U.S. Economic/Financial News

Farm Bill Cuts Funding for Hungry School Children 90%

May 6 (EIRNS)—According to an column in the Washington Post today, coauthored by former Senators George McGovern and Robert Dole, entitled, "A Slap at Schoolchildren," the current farm bill reduces by more than 90% the mandatory funding to feed hungry children. If the current law passes, funding for the program would go from $840 million over five years to $60 million this coming year. After that, there would be no guarantee of funding at all.

McGovern and Dole, who initiated the program that the current farm bill would cut, demand that the full $840 million in mandatory funding for the "McGovern-Dole Program" be restored. "At a time when increasingly high food prices are pushing millions of families around the globe deeper into poverty, we must step up, not reduce, our efforts to feed hungry schoolchildren."

City of Vallejo, California To File for Bankruptcy

May 7 (EIRNS)—A $20 billion-plus revenue hole has opened up, causing a cash crisis in California under the misleadership of Gov. Arnold Schwarzenegger, at the same time that the city of Vallejo voted to file for bankruptcy protection at a City Council meeting May 6. The state could run out of cash by August, due to low cash reserves and lagging revenues, which would force it to seek loans from banks which, due to the state's low credit rating, would mean paying higher interest rates.

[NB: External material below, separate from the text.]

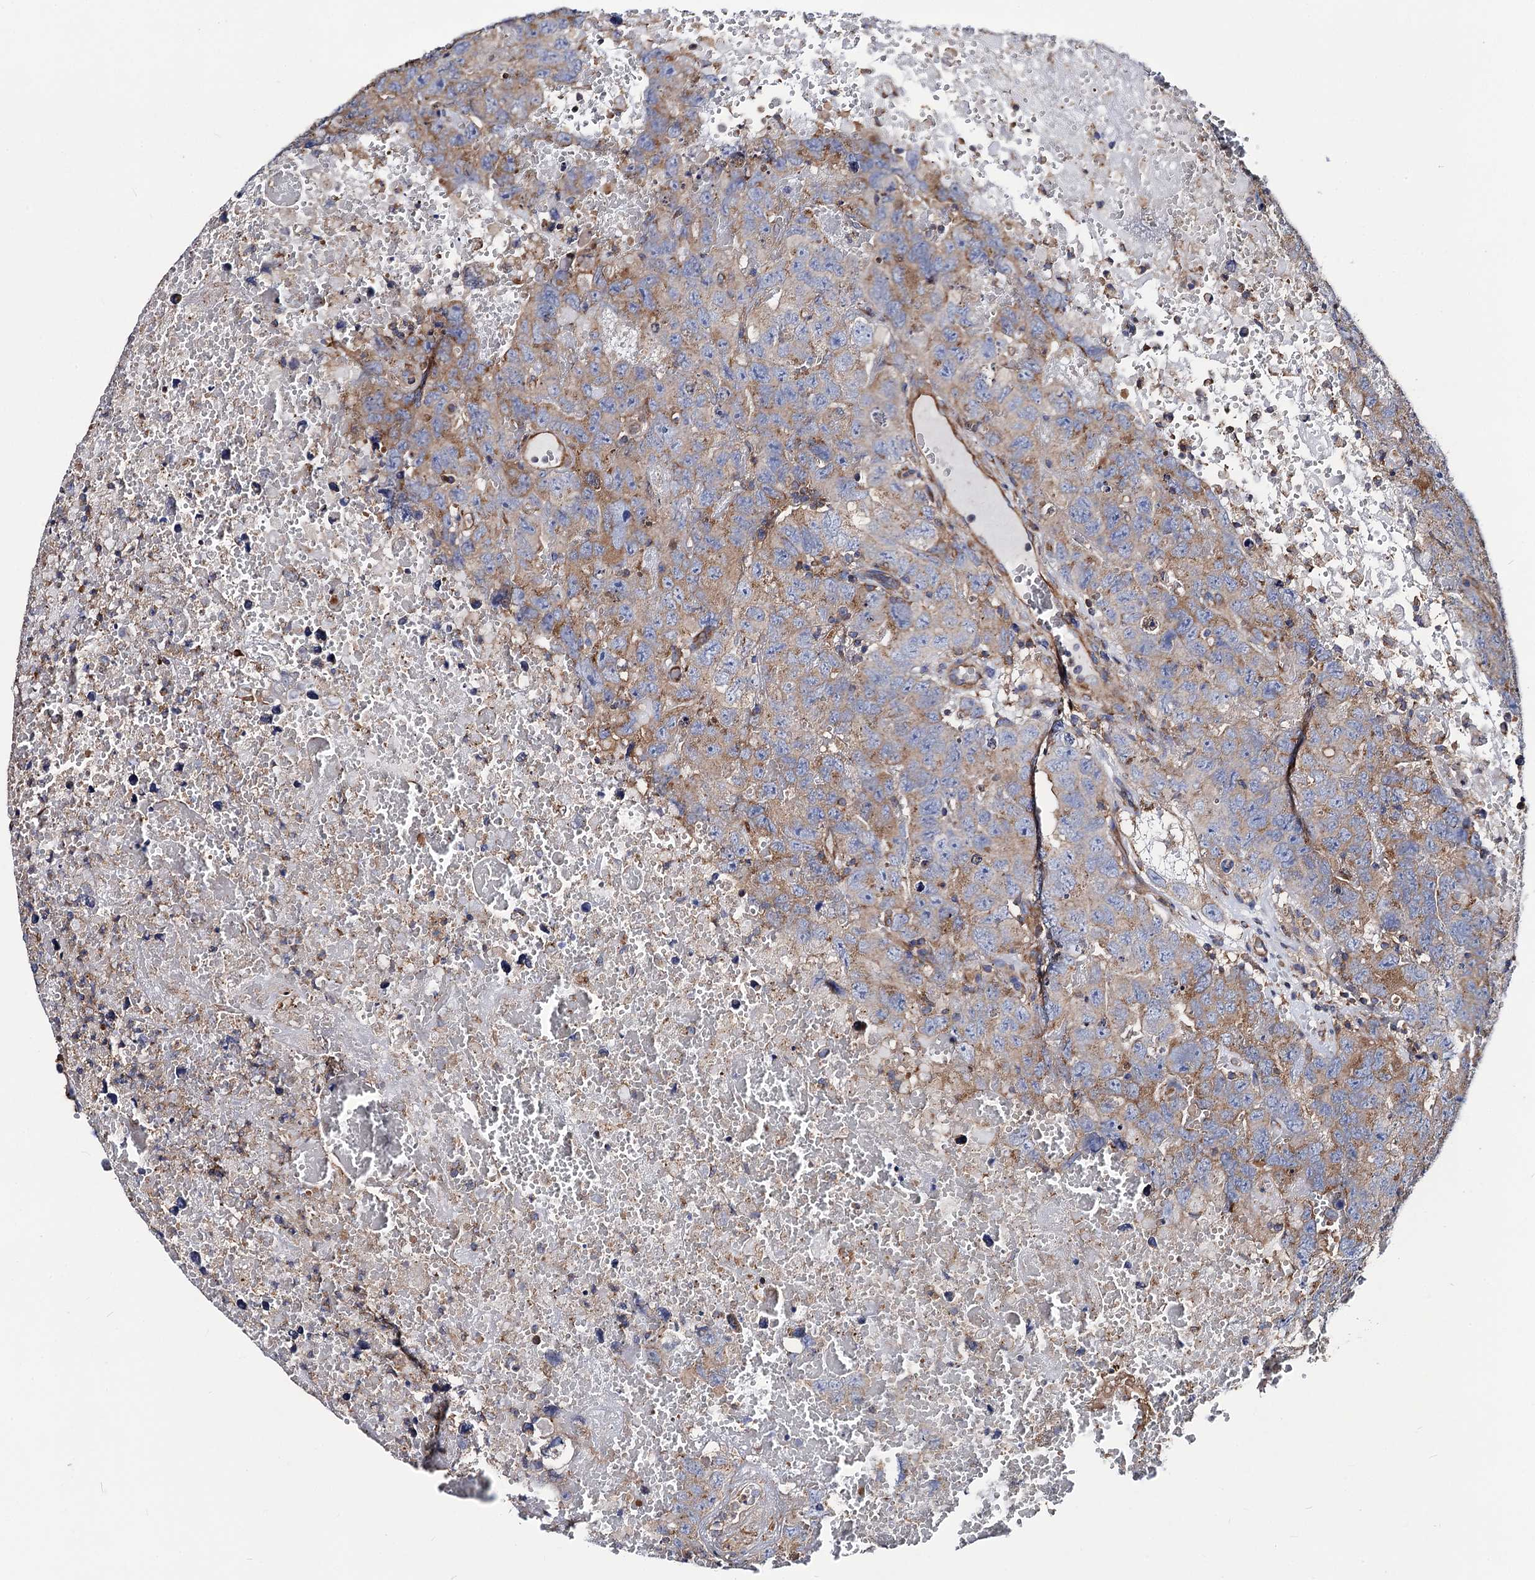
{"staining": {"intensity": "moderate", "quantity": "<25%", "location": "cytoplasmic/membranous"}, "tissue": "testis cancer", "cell_type": "Tumor cells", "image_type": "cancer", "snomed": [{"axis": "morphology", "description": "Carcinoma, Embryonal, NOS"}, {"axis": "topography", "description": "Testis"}], "caption": "The image reveals staining of testis cancer (embryonal carcinoma), revealing moderate cytoplasmic/membranous protein staining (brown color) within tumor cells.", "gene": "DYDC1", "patient": {"sex": "male", "age": 45}}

State Comptroller John Chiang remarked, "In essence, it's taking a subprime loan for the state, and it comes with greater costs." The state Treasurer's Office puts the cost of such a loan at $100 million, or enough to educate 8,300 students in a year.

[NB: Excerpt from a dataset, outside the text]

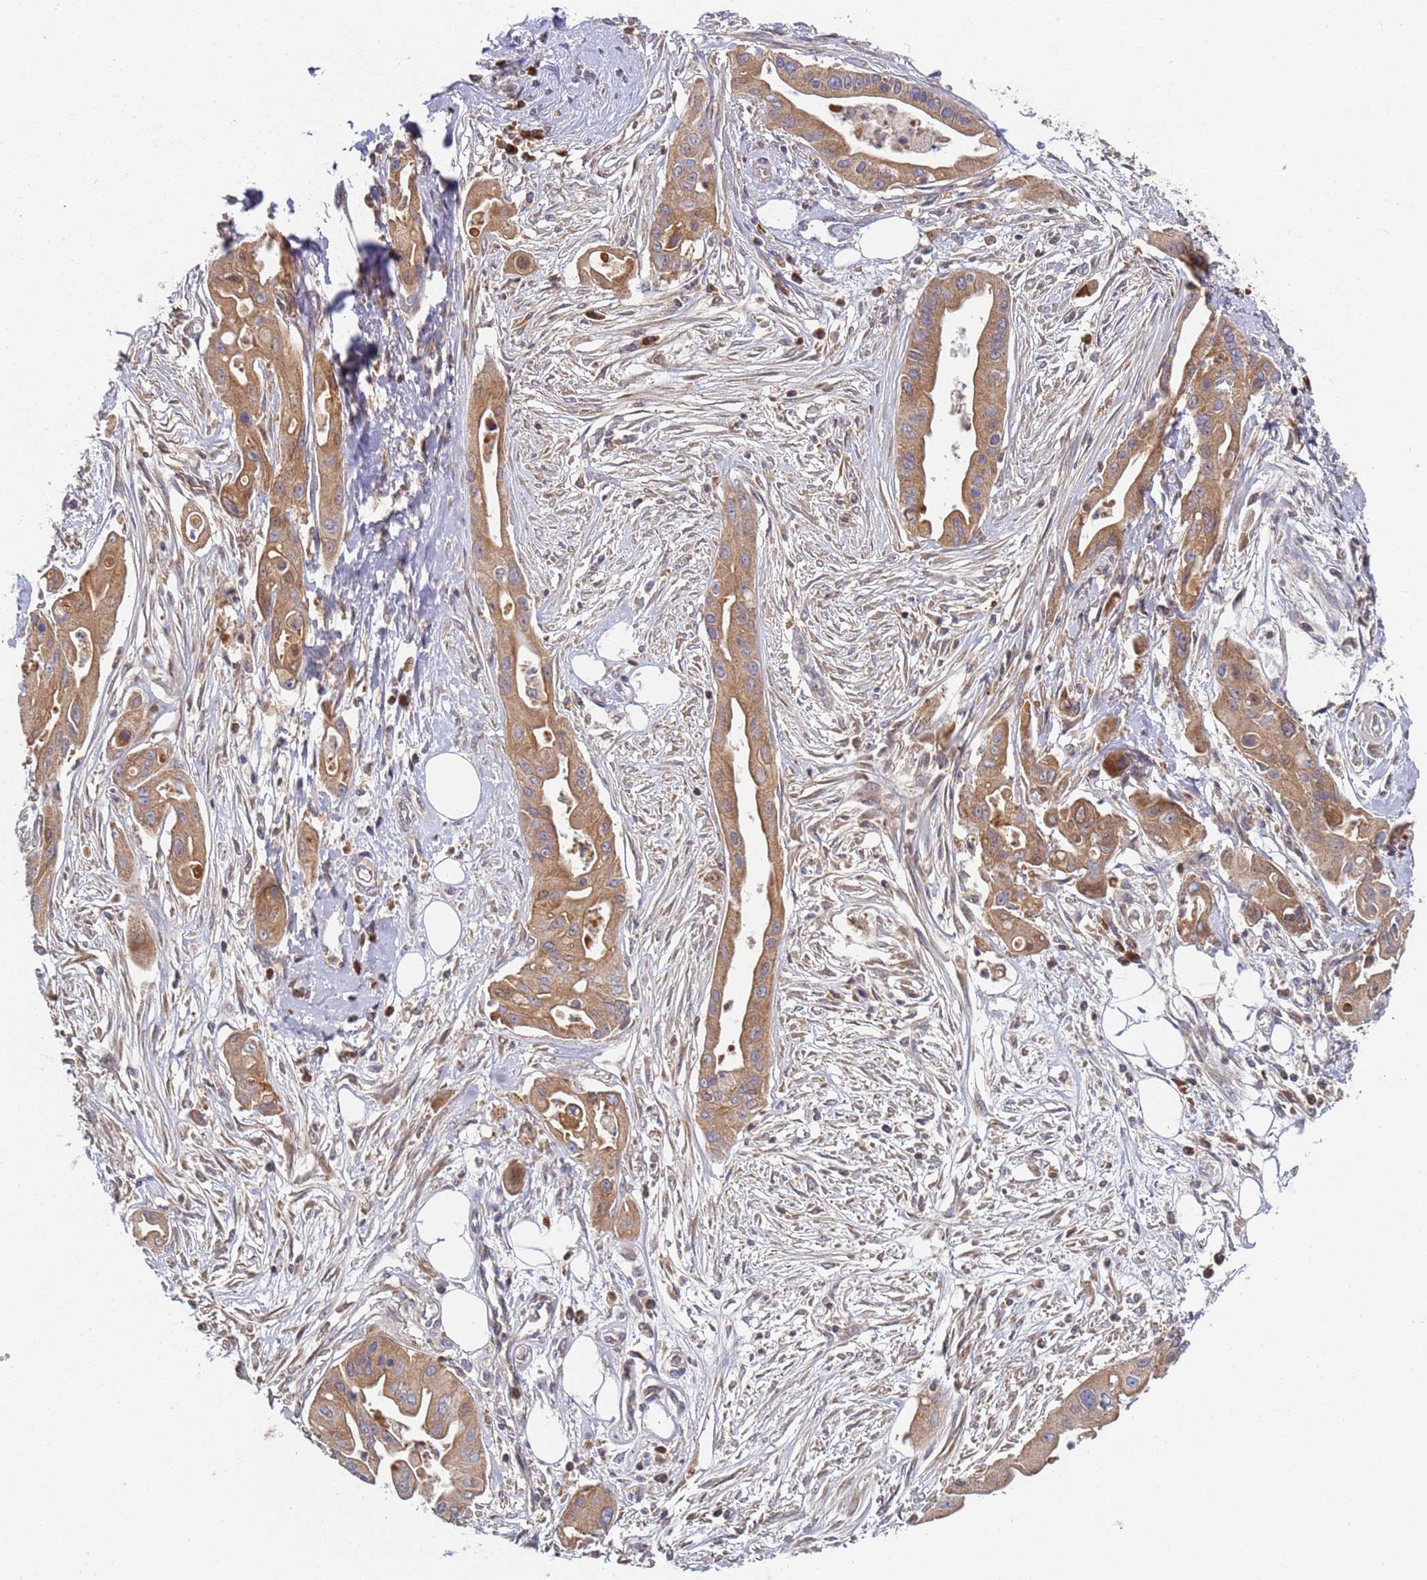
{"staining": {"intensity": "moderate", "quantity": ">75%", "location": "cytoplasmic/membranous"}, "tissue": "ovarian cancer", "cell_type": "Tumor cells", "image_type": "cancer", "snomed": [{"axis": "morphology", "description": "Cystadenocarcinoma, mucinous, NOS"}, {"axis": "topography", "description": "Ovary"}], "caption": "Protein staining shows moderate cytoplasmic/membranous positivity in approximately >75% of tumor cells in ovarian mucinous cystadenocarcinoma.", "gene": "OR5A2", "patient": {"sex": "female", "age": 70}}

Vallejo will run out of cash by June 30; its revenues have plummeted as housing prices have collapsed. In January alone, home prices fell 19%, causing a drop in Vallejo's housing-related revenues. The city estimates a $16 million deficit for the next fiscal year, which starts July 1. The city's revenue base was decimated after the 1996 shutdown of its shipyard, the Mare Island Naval Shipyard, which was the West Coast's first shipyard, established in 1854.

The state's $20 billion-plus deficit is equal to 20%—one-fifth—of the its general fund. California, the biggest U.S. state economy, and world's fifth-largest economy, has built its fiscal house on the quicksand of the London and Wall Street housing and stock market bubbles. Its revenue demise is a reflection of the global financial meltdown.

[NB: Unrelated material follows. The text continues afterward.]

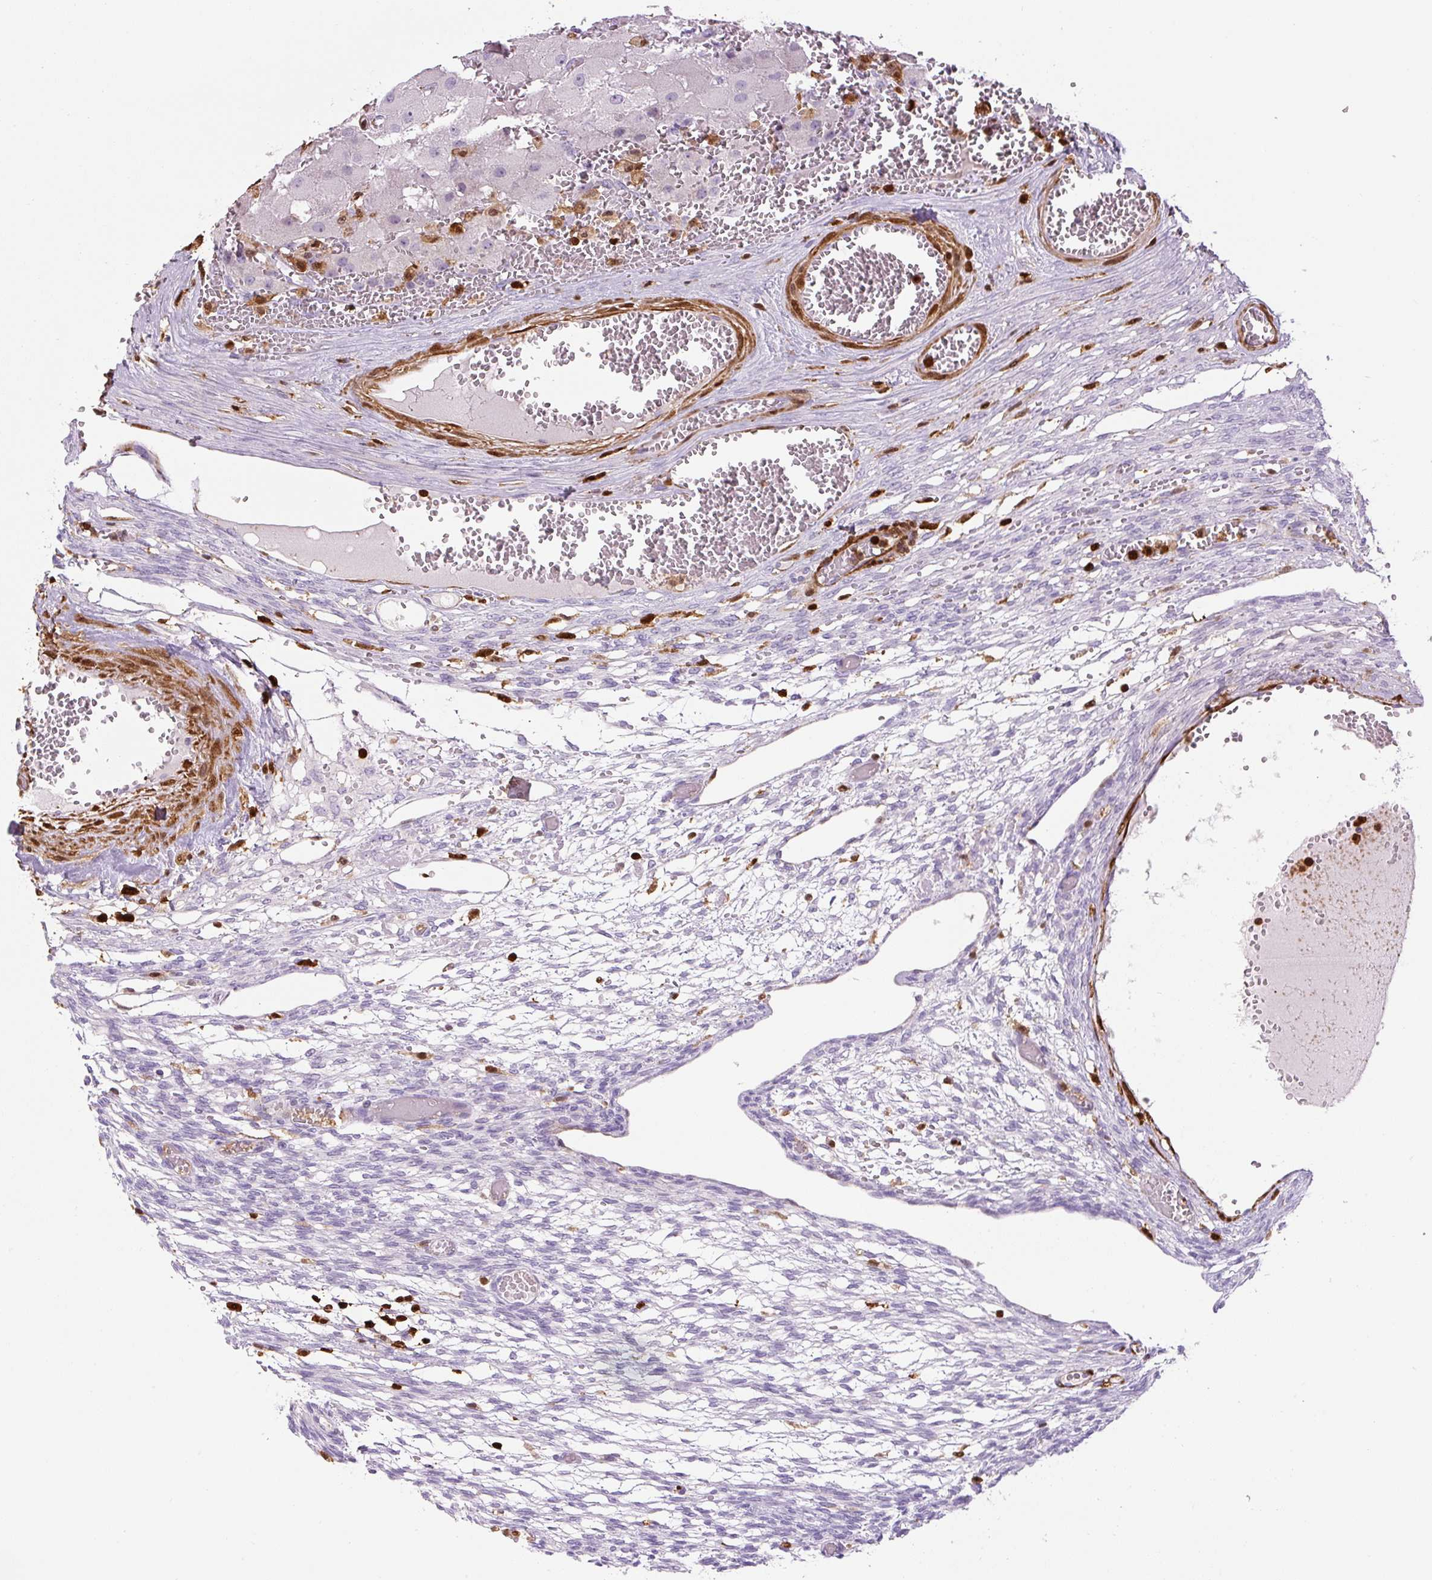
{"staining": {"intensity": "negative", "quantity": "none", "location": "none"}, "tissue": "ovary", "cell_type": "Follicle cells", "image_type": "normal", "snomed": [{"axis": "morphology", "description": "Normal tissue, NOS"}, {"axis": "topography", "description": "Ovary"}], "caption": "Immunohistochemical staining of benign ovary displays no significant staining in follicle cells. Brightfield microscopy of immunohistochemistry stained with DAB (3,3'-diaminobenzidine) (brown) and hematoxylin (blue), captured at high magnification.", "gene": "S100A4", "patient": {"sex": "female", "age": 67}}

Ding-a-Ling Brothers and Barney Bailout's New Act

May 7 (EIRNS)—Many observers are claiming surprise over Federal Reserve chairman Ben Bernanke's May 5 call for Rep. Barney 'Bailout' Frank's "American Housing Rescue Act." But already in February, the LaRouche Youth Movement in Washington, D.C. exposed the "Ding-a-Ling Brothers and Barney Bailout Circus," which teams up the desperate Fed chairman, with the corrupt sidekick of Mis-Leadership Nancy Pelosi, in pushing to set up Federal bailouts in the hundreds of billions of dollars for collapsing debt-bubble securities. In fact, CNBC-TV reported in March that Wall Street investment banks drafted the bill with their willing agent Barney Frank (D-Mass.).

Frank's bill is intended not to rescue housing, but to rescue Countrywide, Bear Stearns, and hedge funds from the collapse of their pyramid of debt securities. In particular, it is an intended roadblock against the Homeowners and Bank Protection Act (HBPA), proposed by Lyndon LaRouche and called for by city councils and state legislatures around the county. Barney Bailout's bill was analyzed in "Congress Converges on Bailouts To Block HBPA" in EIR, March 21, 2008; and in early April, the Congressional Budget Office echoed EIR's charge that the bill is a bailout.

Even though the White House claims Bush may veto the $300 billion commitment of the Federal Housing Administration (FHA) to buy mortgages, Bernanke pushed it in a Columbia University speech May 5. Frank is gloating that, "It is too bad President Bush ignored the advice of Chairman Bernanke and decided on right-wing ideology over needed compassion and good economics." Bernanke, who has continually increased the Federal Reserve's large bailout loans to banks, wants Federal agencies like the FHA, with Federal tax dollars, to be brought directly into the bailout circus.